# ws-55511 convergence issue.



## GTvert90 (Jan 31, 2009)

I picked up the TV for free. I already fixed one before. But that one didn't turn on at all. It ended up being the convergence chip. 

This one turns on but at first the left side of the screen is messed up. The picture is curved on the top and bottom of the left side and the colors on the whole screen don't line up. Then with no picture. You pull up the menu and the menu which isn't animated has movement. I tried taking a video to show what its doing but its really hard to tell it didn't pick it up well. 

















I know these all have problems with caps and the convergence.. I don't have any specialty tools to troubleshoot with other than a DVOM. 
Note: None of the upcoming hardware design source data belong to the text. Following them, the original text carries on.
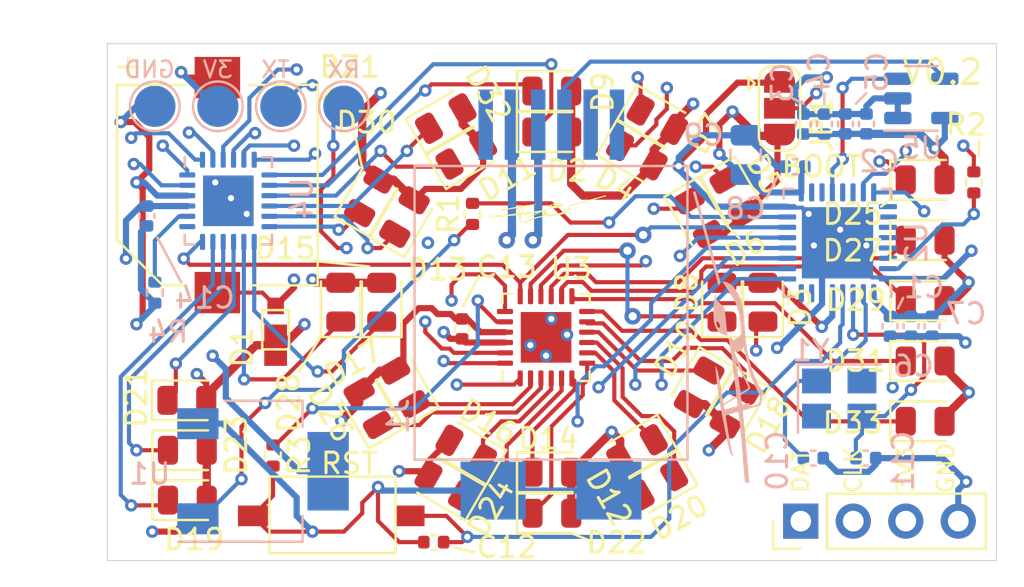
<source format=kicad_pcb>
(kicad_pcb (version 20211014) (generator pcbnew)

  (general
    (thickness 1.6)
  )

  (paper "A4")
  (layers
    (0 "F.Cu" signal)
    (1 "In1.Cu" power)
    (2 "In2.Cu" power)
    (31 "B.Cu" signal)
    (32 "B.Adhes" user "B.Adhesive")
    (33 "F.Adhes" user "F.Adhesive")
    (34 "B.Paste" user)
    (35 "F.Paste" user)
    (36 "B.SilkS" user "B.Silkscreen")
    (37 "F.SilkS" user "F.Silkscreen")
    (38 "B.Mask" user)
    (39 "F.Mask" user)
    (40 "Dwgs.User" user "User.Drawings")
    (41 "Cmts.User" user "User.Comments")
    (42 "Eco1.User" user "User.Eco1")
    (43 "Eco2.User" user "User.Eco2")
    (44 "Edge.Cuts" user)
    (45 "Margin" user)
    (46 "B.CrtYd" user "B.Courtyard")
    (47 "F.CrtYd" user "F.Courtyard")
    (48 "B.Fab" user)
    (49 "F.Fab" user)
  )

  (setup
    (pad_to_mask_clearance 0)
    (aux_axis_origin 79.883 135)
    (grid_origin 79.883 135.001)
    (pcbplotparams
      (layerselection 0x00010fc_ffffffff)
      (disableapertmacros false)
      (usegerberextensions true)
      (usegerberattributes true)
      (usegerberadvancedattributes false)
      (creategerberjobfile true)
      (svguseinch false)
      (svgprecision 6)
      (excludeedgelayer true)
      (plotframeref false)
      (viasonmask false)
      (mode 1)
      (useauxorigin false)
      (hpglpennumber 1)
      (hpglpenspeed 20)
      (hpglpendiameter 15.000000)
      (dxfpolygonmode true)
      (dxfimperialunits true)
      (dxfusepcbnewfont true)
      (psnegative false)
      (psa4output false)
      (plotreference true)
      (plotvalue false)
      (plotinvisibletext false)
      (sketchpadsonfab false)
      (subtractmaskfromsilk true)
      (outputformat 1)
      (mirror false)
      (drillshape 0)
      (scaleselection 1)
      (outputdirectory "plots/")
    )
  )

  (net 0 "")
  (net 1 "+3V3")
  (net 2 "Net-(BZ1-Pad2)")
  (net 3 "GND")
  (net 4 "Net-(C10-Pad1)")
  (net 5 "Net-(C11-Pad1)")
  (net 6 "NRST")
  (net 7 "Net-(D2-Pad1)")
  (net 8 "Net-(D3-Pad1)")
  (net 9 "Net-(D4-Pad1)")
  (net 10 "Net-(D5-Pad1)")
  (net 11 "Net-(D6-Pad1)")
  (net 12 "Net-(D7-Pad1)")
  (net 13 "Net-(D8-Pad1)")
  (net 14 "Net-(D9-Pad1)")
  (net 15 "Net-(D10-Pad1)")
  (net 16 "Net-(D11-Pad1)")
  (net 17 "Net-(D12-Pad1)")
  (net 18 "Net-(D13-Pad1)")
  (net 19 "Net-(D14-Pad1)")
  (net 20 "Net-(D15-Pad1)")
  (net 21 "Net-(D16-Pad1)")
  (net 22 "Net-(D17-Pad1)")
  (net 23 "Net-(D18-Pad1)")
  (net 24 "Net-(D19-Pad1)")
  (net 25 "Net-(D20-Pad1)")
  (net 26 "Net-(D21-Pad1)")
  (net 27 "Net-(D22-Pad1)")
  (net 28 "Net-(D23-Pad1)")
  (net 29 "Net-(D24-Pad1)")
  (net 30 "Net-(D25-Pad1)")
  (net 31 "Net-(D26-Pad1)")
  (net 32 "Net-(D27-Pad1)")
  (net 33 "Net-(D28-Pad1)")
  (net 34 "Net-(D29-Pad1)")
  (net 35 "Net-(D30-Pad1)")
  (net 36 "Net-(D31-Pad1)")
  (net 37 "Net-(D32-Pad1)")
  (net 38 "Net-(D33-Pad1)")
  (net 39 "unconnected-(J1-Pad1)")
  (net 40 "RX")
  (net 41 "unconnected-(J1-Pad6)")
  (net 42 "SWDAT")
  (net 43 "SWCLK")
  (net 44 "BUZZER")
  (net 45 "Net-(R1-Pad1)")
  (net 46 "Net-(R2-Pad1)")
  (net 47 "Net-(R2-Pad2)")
  (net 48 "Net-(R3-Pad1)")
  (net 49 "Net-(R4-Pad1)")
  (net 50 "Net-(TP3-Pad1)")
  (net 51 "Net-(TP4-Pad1)")
  (net 52 "unconnected-(U2-Pad7)")
  (net 53 "unconnected-(U2-Pad8)")
  (net 54 "Net-(U2-Pad11)")
  (net 55 "Net-(U2-Pad12)")
  (net 56 "Net-(U2-Pad13)")
  (net 57 "Net-(U2-Pad14)")
  (net 58 "unconnected-(U2-Pad18)")
  (net 59 "unconnected-(U2-Pad21)")
  (net 60 "unconnected-(U2-Pad22)")
  (net 61 "unconnected-(U2-Pad25)")
  (net 62 "unconnected-(U2-Pad26)")
  (net 63 "unconnected-(U2-Pad27)")
  (net 64 "unconnected-(U2-Pad28)")
  (net 65 "unconnected-(U2-Pad29)")
  (net 66 "unconnected-(U2-Pad30)")
  (net 67 "Net-(U3-Pad19)")
  (net 68 "unconnected-(U4-Pad19)")
  (net 69 "unconnected-(J1-Pad2)")
  (net 70 "Net-(J1-Pad3)")
  (net 71 "unconnected-(U2-Pad19)")

  (footprint "Capacitor_SMD:C_0402_1005Metric" (layer "F.Cu") (at 95.669 134.112 180))

  (footprint "FlarmDisplay:POWERDI323" (layer "F.Cu") (at 88.071 123.837 90))

  (footprint "LED_SMD:LED_0805_2012Metric" (layer "F.Cu") (at 101.3791 114.2746))

  (footprint "LED_SMD:LED_0805_2012Metric" (layer "F.Cu") (at 111.5922 122.5065 90))

  (footprint "LED_SMD:LED_0805_2012Metric" (layer "F.Cu") (at 110.23215 117.397899 -60))

  (footprint "LED_SMD:LED_0805_2012Metric" (layer "F.Cu") (at 108.4957 118.3894 -60))

  (footprint "LED_SMD:LED_0805_2012Metric" (layer "F.Cu") (at 109.611 122.5065 90))

  (footprint "LED_SMD:LED_0805_2012Metric" (layer "F.Cu") (at 101.3791 112.2934))

  (footprint "LED_SMD:LED_0805_2012Metric" (layer "F.Cu") (at 108.50615 126.622805 -120))

  (footprint "LED_SMD:LED_0805_2012Metric" (layer "F.Cu") (at 105.500005 129.62895 -150))

  (footprint "LED_SMD:LED_0805_2012Metric" (layer "F.Cu") (at 94.24405 126.627895 120))

  (footprint "LED_SMD:LED_0805_2012Metric" (layer "F.Cu") (at 110.23445 127.608699 -120))

  (footprint "LED_SMD:LED_0805_2012Metric" (layer "F.Cu") (at 83.7515 132.08))

  (footprint "LED_SMD:LED_0805_2012Metric" (layer "F.Cu") (at 83.7285 127.254))

  (footprint "LED_SMD:LED_0805_2012Metric" (layer "F.Cu") (at 92.53065 127.635901 120))

  (footprint "LED_SMD:LED_0805_2012Metric" (layer "F.Cu") (at 119.4385 119.507))

  (footprint "LED_SMD:LED_0805_2012Metric" (layer "F.Cu") (at 119.4385 122.428))

  (footprint "LED_SMD:LED_0805_2012Metric" (layer "F.Cu") (at 92.55175 117.388101 60))

  (footprint "LED_SMD:LED_0805_2012Metric" (layer "F.Cu") (at 119.4385 125.349))

  (footprint "LED_SMD:LED_0805_2012Metric" (layer "F.Cu") (at 119.4385 128.27))

  (footprint "Connector_PinHeader_2.54mm:PinHeader_1x04_P2.54mm_Vertical" (layer "F.Cu") (at 113.421 133.096 90))

  (footprint "Resistor_SMD:R_0402_1005Metric" (layer "F.Cu") (at 97.546 118.235 90))

  (footprint "Resistor_SMD:R_0402_1005Metric" (layer "F.Cu") (at 121.793 116.711 90))

  (footprint "LED_SMD:LED_0805_2012Metric" (layer "F.Cu") (at 97.242101 129.65545 150))

  (footprint "LED_SMD:LED_0805_2012Metric" (layer "F.Cu") (at 106.485899 131.35725 -150))

  (footprint "LED_SMD:LED_0805_2012Metric" (layer "F.Cu") (at 96.226101 131.38265 150))

  (footprint "LED_SMD:LED_0805_2012Metric" (layer "F.Cu") (at 91.1706 122.5041 90))

  (footprint "LED_SMD:LED_0805_2012Metric" (layer "F.Cu") (at 93.1518 122.5065 90))

  (footprint "LED_SMD:LED_0805_2012Metric" (layer "F.Cu") (at 105.4939 115.3922 -30))

  (footprint "LED_SMD:LED_0805_2012Metric" (layer "F.Cu") (at 106.485899 113.67655 -30))

  (footprint "LED_SMD:LED_0805_2012Metric" (layer "F.Cu") (at 101.3815 130.7338))

  (footprint "LED_SMD:LED_0805_2012Metric" (layer "F.Cu") (at 101.3837 132.715))

  (footprint "LED_SMD:LED_0805_2012Metric" (layer "F.Cu") (at 96.251501 113.62575 30))

  (footprint "LED_SMD:LED_0805_2012Metric" (layer "F.Cu") (at 97.245005 115.35415 30))

  (footprint "Package_DFN_QFN:VQFN-24-1EP_4x4mm_P0.5mm_EP2.45x2.45mm" (layer "F.Cu") (at 101.102 124.206 90))

  (footprint "FlarmDisplay:SMT_J" (layer "F.Cu") (at 90.823 132.842 180))

  (footprint "LED_SMD:LED_0805_2012Metric" (layer "F.Cu") (at 83.7515 129.667))

  (footprint "LED_SMD:LED_0805_2012Metric" (layer "F.Cu") (at 94.25175 118.388101 60))

  (footprint "LED_SMD:LED_0805_2012Metric" (layer "F.Cu") (at 119.4365 116.587))

  (footprint "Capacitor_SMD:C_0402_1005Metric" (layer "F.Cu") (at 97.038 123.797 -90))

  (footprint "Resistor_SMD:R_0402_1005Metric" (layer "F.Cu") (at 87.894 129.923 -90))

  (footprint "FlarmDisplay:CMI-9705-0380-SMT-TR" (layer "F.Cu") (at 85.354 116.9924))

  (footprint "Jumper:SolderJumper-3_P1.3mm_Open_RoundedPad1.0x1.5mm" (layer "F.Cu") (at 112.395 113.127 -90))

  (footprint "Capacitor_SMD:C_0402_1005Metric" (layer "B.Cu") (at 117.739 123.67 -90))

  (footprint "Capacitor_SMD:C_0402_1005Metric" (layer "B.Cu") (at 115.58 113.8835 90))

  (footprint "Capacitor_SMD:C_0402_1005Metric" (layer "B.Cu") (at 118.755 123.67 -90))

  (footprint "Capacitor_SMD:C_0402_1005Metric" (layer "B.Cu") (at 119.771 123.67 -90))

  (footprint "Capacitor_SMD:C_0402_1005Metric" (layer "B.Cu") (at 113.139 115.951 180))

  (footprint "Capacitor_SMD:C_0402_1005Metric" (layer "B.Cu") (at 114.028 130.048))

  (footprint "Capacitor_SMD:C_0402_1005Metric" (layer "B.Cu") (at 81.798 118.336 -90))

  (footprint "Resistor_SMD:R_0402_1005Metric" (layer "B.Cu") (at 82.179 122.045 -90))

  (footprint "TestPoint:TestPoint_Pad_D2.0mm" (layer "B.Cu") (at 88.275 113.03))

  (footprint "TestPoint:TestPoint_Pad_D2.0mm" (layer "B.Cu") (at 91.323 113.03))

  (footprint "Package_TO_SOT_SMD:SOT-223-3_TabPin2" (layer "B.Cu") (at 87.411 130.683))

  (footprint "Capacitor_SMD:C_0402_1005Metric" (layer "B.Cu") (at 116.596 113.8835 90))

  (footprint "Capacitor_SMD:C_0402_1005Metric" (layer "B.Cu") (at 113.548 113.891 90))

  (footprint "Package_DFN_QFN:VQFN-24-1EP_4x4mm_P0.5mm_EP2.45x2.45mm" (layer "B.Cu") (at 85.735 117.602 -90))

  (footprint "Capacitor_SMD:C_0805_2012Metric" (layer "B.Cu") (at 110.754 115.382 90))

  (footprint "Capacitor_SMD:C_0402_1005Metric" locked (layer "B.Cu")
    (tedit 5F68FEEE) (tstamp 00000000-0000-0000-0000-000062847ba5)
    (at 114.564 113.891 90)
    (descr "Capacitor SMD 0402 (1005 Metric), square (rectangular) end terminal, IPC_7351 nominal, (Body size source: IPC-SM-782 page 76, https://www.pcb-3d.com/wordpress/wp-content/uploads/ipc-sm-782a_amendment_1_and_2.pdf), generated with kicad-footprint-generator")
    (tags "capacitor")
    (property "Sheetfile" "FlarmDisplay.kicad_sch")
    (property "Sheetname" "")
    (path "/00000000-0000-0000-0000-0000627a0c9a")
    (attr smd)
    (fp_text reference "C4" (at 2.512 -0.254 270) (layer "B.SilkS")
      (effects (font (size 1 1) (thickness 0.15)) (justify mirror))
      (tstamp 263bc172-1a01-4f4e-9f36-1f1d63568ec9)
    )
    (fp_text value "10nF" (at 0 -1.16 270) (layer "B.Fab")
      (effects (font (size 1 1) (thickness 0.15)) (justify mirror))
      (tstamp 64cd7fb5-4e14-4c51-ade2-4d9db6dae639)
    )
    (fp_text user "${REFERENCE}" (at 0 0 270) (layer "B.Fab")
      (effects (font (size 0.25 0.25) (thickness 0.04)) (justify mirror))
      (tstamp 9d4cab80-2a21-4662-b258-97c4db380156)
    )
    (fp_line (start -0.107836 0.36) (end 0.107836 0.36) (layer "B.SilkS") (width 0.12) (tstamp 97f0f3f7-9e0c-4b9a-a92d-3ed8832b3d4e))
    (fp_line (start -0.107836 -0.36) (end 0.107836 -0.36) (layer "B.SilkS") (width 0.12) (tstamp f508a2be-02f5-4fd0-b45c-13c0821128ba))
    (fp_line (start -0.91 -0.46) (end -0.91 0.46) (layer "B.CrtYd") (width 0.05) (tstamp 254638d6-34cd-4c95-863e-050acdcb9396))
    (fp_line (start -0.91 0.46) (end 0.91 0.46) (layer "B.CrtYd") (width 0.05) (tstamp 486abcc1-3f78-49d2-b71c-915c0331a2b2))
    (fp_line (start 0.91 -0.46) (end -0.91 -0.46) (layer "B.CrtYd") (width 0.05) (tstamp 9c86b6bc-9fbc-43f4-80ee-fd0070fa6574))
    (fp_line (start 0.91 0.46) (end 0.91 -0.46) (layer "B.CrtYd") (width 0.05) (tstamp afbf9bcc-85c0-472a-9483-5803dd22e483))
    (fp_line (start 0.5 -0.25) (end -0.5 -0.25) (layer "B.Fab") (width 0.1) (tstamp 0dc530ec-e40d-4cb8-9f46-5aa7461290e2))
    (fp_line (start 0.5 0.25) (end 0.5 -0.25) (layer "B.Fab") (width 0.1) (tstamp 23de3df5-6b6f-4727-a835-2309e5e7037d))
    (fp_line (start -0.5 -0.25) (end -0.5 0.25) (layer "B.Fab") (width 0.1) (tstamp 285998fc-d6a9-40f4-b24d-17882eb5dbe4))
    (fp_line (start -0.5 0.25) (end 0.5 0.25) (layer "B.Fab") (width 0.1) (tstamp 3a2a3c6b-6265-4e7d-b98e-f8a2af555cf0))
    (pad "1" smd roundrect locked (at -0.48 0 90) (size 0.56 0.62) (layers "B.Cu" "B.Paste" "B.Mask") (roundrect_rratio 0.25)
      (net 1 "+3V3") (pintype "passive") (tstamp 00bb534d-f03e-4c06-b4f5-364cced20b02))
    (pad "2" smd roundrect locked (at 0.48 0 90) (size 0.56 0.62) (layers "B.Cu" "B.Paste" "B.Mask") (roundrect_rratio 0.25)
      (net 3 "GND") (pintype "passive") (tstamp fc05e27c-525b-4c2b-bbda-74c8aa7362c6))
    (model "${KICAD6_3DMODEL_DIR}/Capacitor_SMD.3dshapes/C_0402_1
... [221985 chars truncated]
</source>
I know there is no way to tell for sure. But Does it sound like its the convergence chip? maybe some resistors? Or does it sound like its another problem all together? 

I know you hate these questions. 

Thanks
Phil


----------



## lcaillo (May 2, 2006)

If you cannot adjust one or more colors in either H or V and you have power to the chips, it is usually a bad chip. There may be more, but that is the most likely.


----------



## GTvert90 (Jan 31, 2009)

10-4. Thats the 35 pin IC chip on the middle board correct? Now I have to remember where I ordered the last one from.. Thanks


----------



## lcaillo (May 2, 2006)

I don't recall which IC these sets use. Refer to the service literature to be sure.


----------



## GTvert90 (Jan 31, 2009)

Probably should have asked before I disconnected the boards but is there a way to check to make sure the IC is getting power with a DVOM and not shocking the out of my self? The fuses are good. 

Thanks
Phil


----------



## lcaillo (May 2, 2006)

The entire light box with chassis & tubes comes out and you can turn it on the side with easy access to the pins on the board to test.


----------



## GTvert90 (Jan 31, 2009)

I pulled the tubes and everything out.. but to get the power button out I have to disassemble the screen and everything. Really don't want to do that If its avoidable. How else would I get it to turn on to test? 

Thanks.


----------



## lcaillo (May 2, 2006)

Maybe use the remote?


----------